**EXERCISE**
Return each line of the data below that contains the string "website".

(PROVIDED DATA Opens)

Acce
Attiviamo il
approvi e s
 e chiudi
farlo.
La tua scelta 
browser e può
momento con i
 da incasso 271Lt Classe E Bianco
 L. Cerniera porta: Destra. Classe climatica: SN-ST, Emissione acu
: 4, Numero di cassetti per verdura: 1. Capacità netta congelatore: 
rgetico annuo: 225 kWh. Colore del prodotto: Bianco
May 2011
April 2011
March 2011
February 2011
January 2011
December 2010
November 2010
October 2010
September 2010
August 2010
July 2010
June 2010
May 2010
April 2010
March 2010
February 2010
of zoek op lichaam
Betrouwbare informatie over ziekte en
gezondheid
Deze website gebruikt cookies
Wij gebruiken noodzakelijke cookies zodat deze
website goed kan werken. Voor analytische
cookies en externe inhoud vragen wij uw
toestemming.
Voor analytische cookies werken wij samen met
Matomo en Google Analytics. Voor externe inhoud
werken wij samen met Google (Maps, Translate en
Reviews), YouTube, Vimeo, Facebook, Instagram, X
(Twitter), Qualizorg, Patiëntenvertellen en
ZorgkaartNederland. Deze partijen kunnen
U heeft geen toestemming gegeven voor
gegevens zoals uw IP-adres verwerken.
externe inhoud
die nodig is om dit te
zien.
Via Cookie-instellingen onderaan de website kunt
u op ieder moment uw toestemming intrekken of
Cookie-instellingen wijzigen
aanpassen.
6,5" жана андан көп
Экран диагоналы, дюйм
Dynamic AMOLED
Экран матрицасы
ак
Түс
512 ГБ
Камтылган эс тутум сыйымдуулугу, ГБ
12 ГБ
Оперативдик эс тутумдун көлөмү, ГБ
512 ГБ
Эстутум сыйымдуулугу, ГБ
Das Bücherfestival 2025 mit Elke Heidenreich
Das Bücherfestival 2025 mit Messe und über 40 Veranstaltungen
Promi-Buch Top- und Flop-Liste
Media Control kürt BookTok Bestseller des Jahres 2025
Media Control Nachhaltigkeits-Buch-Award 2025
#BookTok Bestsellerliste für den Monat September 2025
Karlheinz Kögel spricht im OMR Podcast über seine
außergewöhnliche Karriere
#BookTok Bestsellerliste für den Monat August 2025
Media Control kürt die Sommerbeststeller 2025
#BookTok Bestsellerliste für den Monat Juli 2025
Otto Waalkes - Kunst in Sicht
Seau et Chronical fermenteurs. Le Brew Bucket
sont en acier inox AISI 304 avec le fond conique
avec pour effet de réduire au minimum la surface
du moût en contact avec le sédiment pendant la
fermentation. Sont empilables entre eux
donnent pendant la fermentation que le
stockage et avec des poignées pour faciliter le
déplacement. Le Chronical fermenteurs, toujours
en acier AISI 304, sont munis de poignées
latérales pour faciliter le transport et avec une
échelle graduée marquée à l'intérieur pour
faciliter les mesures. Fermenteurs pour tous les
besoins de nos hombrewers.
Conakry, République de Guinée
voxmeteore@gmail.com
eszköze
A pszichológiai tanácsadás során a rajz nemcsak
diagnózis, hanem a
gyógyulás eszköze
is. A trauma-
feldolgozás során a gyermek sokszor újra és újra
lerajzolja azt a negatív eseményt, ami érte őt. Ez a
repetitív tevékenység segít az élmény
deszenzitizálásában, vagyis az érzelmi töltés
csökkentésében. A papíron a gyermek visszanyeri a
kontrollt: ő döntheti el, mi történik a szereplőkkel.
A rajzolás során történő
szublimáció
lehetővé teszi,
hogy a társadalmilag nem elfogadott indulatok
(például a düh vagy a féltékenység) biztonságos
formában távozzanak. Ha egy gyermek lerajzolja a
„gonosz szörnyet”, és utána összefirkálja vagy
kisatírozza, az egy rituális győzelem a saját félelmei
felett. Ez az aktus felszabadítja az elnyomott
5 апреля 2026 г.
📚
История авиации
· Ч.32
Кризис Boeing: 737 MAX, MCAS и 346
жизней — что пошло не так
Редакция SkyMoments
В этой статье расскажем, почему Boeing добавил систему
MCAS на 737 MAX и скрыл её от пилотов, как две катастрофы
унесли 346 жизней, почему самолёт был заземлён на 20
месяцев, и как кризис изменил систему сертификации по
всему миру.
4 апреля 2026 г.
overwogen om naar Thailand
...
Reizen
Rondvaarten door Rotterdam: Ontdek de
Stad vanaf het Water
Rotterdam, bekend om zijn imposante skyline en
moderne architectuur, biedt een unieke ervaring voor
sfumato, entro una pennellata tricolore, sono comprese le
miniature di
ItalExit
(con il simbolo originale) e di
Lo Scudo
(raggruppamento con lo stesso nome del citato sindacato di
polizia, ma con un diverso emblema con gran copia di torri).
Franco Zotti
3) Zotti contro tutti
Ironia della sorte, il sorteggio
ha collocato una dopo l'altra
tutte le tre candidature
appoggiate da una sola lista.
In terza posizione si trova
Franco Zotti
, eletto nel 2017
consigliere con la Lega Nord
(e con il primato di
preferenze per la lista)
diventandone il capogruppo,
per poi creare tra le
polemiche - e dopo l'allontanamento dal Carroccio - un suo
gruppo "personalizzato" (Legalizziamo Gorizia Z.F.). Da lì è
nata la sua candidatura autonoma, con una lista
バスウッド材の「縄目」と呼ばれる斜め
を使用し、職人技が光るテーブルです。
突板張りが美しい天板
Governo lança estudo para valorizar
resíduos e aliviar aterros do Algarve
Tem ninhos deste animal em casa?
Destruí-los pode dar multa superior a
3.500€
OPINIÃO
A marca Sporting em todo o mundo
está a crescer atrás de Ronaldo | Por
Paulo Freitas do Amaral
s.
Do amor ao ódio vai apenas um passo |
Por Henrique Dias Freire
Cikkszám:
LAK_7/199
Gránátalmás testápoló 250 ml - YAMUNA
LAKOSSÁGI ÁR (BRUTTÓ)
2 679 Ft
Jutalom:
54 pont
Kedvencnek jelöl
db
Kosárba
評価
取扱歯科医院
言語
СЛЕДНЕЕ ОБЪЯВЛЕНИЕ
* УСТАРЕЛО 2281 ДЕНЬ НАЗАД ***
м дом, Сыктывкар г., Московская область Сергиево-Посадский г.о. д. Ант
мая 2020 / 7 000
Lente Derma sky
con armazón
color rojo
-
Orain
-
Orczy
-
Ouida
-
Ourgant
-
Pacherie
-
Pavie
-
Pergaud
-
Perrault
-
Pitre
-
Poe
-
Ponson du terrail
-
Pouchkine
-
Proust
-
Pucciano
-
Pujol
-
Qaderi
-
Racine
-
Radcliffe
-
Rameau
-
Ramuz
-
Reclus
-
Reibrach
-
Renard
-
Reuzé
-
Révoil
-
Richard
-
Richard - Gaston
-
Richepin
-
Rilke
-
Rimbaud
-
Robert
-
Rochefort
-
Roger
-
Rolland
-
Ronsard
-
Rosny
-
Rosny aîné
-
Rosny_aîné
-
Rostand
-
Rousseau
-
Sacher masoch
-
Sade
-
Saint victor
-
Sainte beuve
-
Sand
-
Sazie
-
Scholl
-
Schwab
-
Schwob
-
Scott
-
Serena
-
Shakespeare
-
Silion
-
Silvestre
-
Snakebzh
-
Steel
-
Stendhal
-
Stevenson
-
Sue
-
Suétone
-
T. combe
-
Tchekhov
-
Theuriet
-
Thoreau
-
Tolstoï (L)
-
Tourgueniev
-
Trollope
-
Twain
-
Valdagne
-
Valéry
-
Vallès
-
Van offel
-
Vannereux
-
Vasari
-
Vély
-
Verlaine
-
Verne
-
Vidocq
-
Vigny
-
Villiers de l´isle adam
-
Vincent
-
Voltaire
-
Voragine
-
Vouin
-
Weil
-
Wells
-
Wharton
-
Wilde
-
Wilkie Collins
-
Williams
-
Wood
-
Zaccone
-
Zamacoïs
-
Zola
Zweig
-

(PROVIDED DATA Closes)

**RESPONSE**
Deze website gebruikt cookies
website goed kan werken. Voor analytische
Via Cookie-instellingen onderaan de website kunt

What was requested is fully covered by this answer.